• **DATASET EXTRACT**:
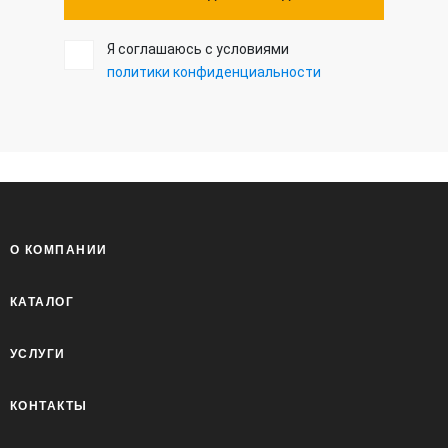
Я соглашаюсь с условиями
политики конфиденциальности
О КОМПАНИИ
КАТАЛОГ
УСЛУГИ
КОНТАКТЫ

• **WHAT THIS TASK INVOLVES**: Update the item text above by replacing "КАТАЛОГ" with "ПРОДУКЦИЯ", changing nothing else in the item text. Leave the pictures out of the result.

• **TASK OUTPUT**:
Я соглашаюсь с условиями
политики конфиденциальности
О КОМПАНИИ
ПРОДУКЦИЯ
УСЛУГИ
КОНТАКТЫ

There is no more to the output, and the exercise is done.